Currently in the midst of auditions for pilot week — the cluster of seasonal calls for new TV shows — Rohl says she had no idea that landing a role in Red Riding Hood would be a big deal, but she's beginning to grasp the career shift.

"I think this has opened more doors for me than I imagined it would," she says. "Before this, the biggest (part I landed) was in an AMC series called The Killing (a new series starring Mireille Enos from Big Love)."

And there are two new interviews with Avan Jogia. In the first one (on YouTube), he talks about Victorious (his show on Nickelodeon). The second one is on Celebuzz and it's mostly about his Straight But Not Narrow campaign. Snippet:

How did you come up with the idea to start Straight But Not Narrow?

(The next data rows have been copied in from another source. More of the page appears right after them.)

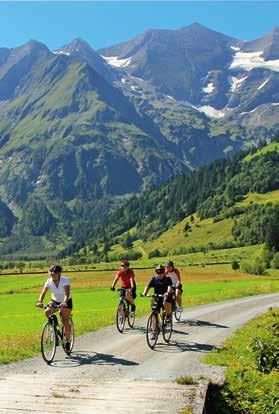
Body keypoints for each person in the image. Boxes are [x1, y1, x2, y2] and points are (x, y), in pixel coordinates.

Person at [36, 264, 72, 352]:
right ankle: (55, 330)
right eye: (50, 274)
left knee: (64, 320)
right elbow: (43, 293)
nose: (52, 276)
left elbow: (67, 294)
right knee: (47, 312)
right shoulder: (49, 281)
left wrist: (64, 302)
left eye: (54, 274)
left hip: (66, 301)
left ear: (59, 274)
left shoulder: (65, 280)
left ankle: (67, 341)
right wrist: (40, 301)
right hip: (55, 300)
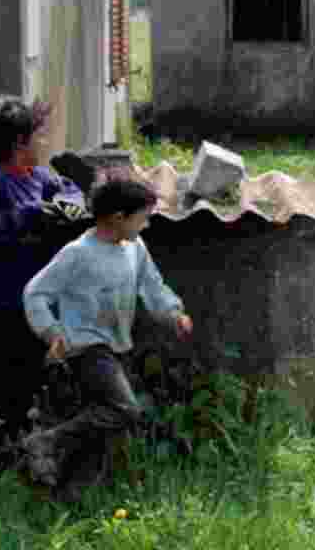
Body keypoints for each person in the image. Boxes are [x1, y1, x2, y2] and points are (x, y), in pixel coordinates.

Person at [21, 178, 193, 501]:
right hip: (86, 346)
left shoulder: (134, 249)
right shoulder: (77, 254)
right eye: (142, 217)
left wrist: (173, 313)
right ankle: (46, 442)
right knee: (124, 409)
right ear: (118, 218)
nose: (147, 224)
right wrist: (52, 332)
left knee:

I kind of found the idea based on where I’m from and the kind of culture that we have in Vancouver. My mother is a hairdresser so I grew up in a lot of gay culture and I have friends who have gay parents and friends who have gay brothers and it didn’t make a lot of sense to me that there was a huge amount of [separation] between the lines.

I thought, I have some friends who work with charities so why not I start a charitable campaign? So, I came to my friends Andre Pochan and Heather Wilk [of Cause Creative Marketing] who work with a bunch of charities and I told them that I wanted to start this charity campaign and we started moving on from there.

And coming to a TV screen near you:

Time After Time, a TV film with Carmen Moore and Richard Harmon, premieres on Hallmark this Saturday at 9 pm.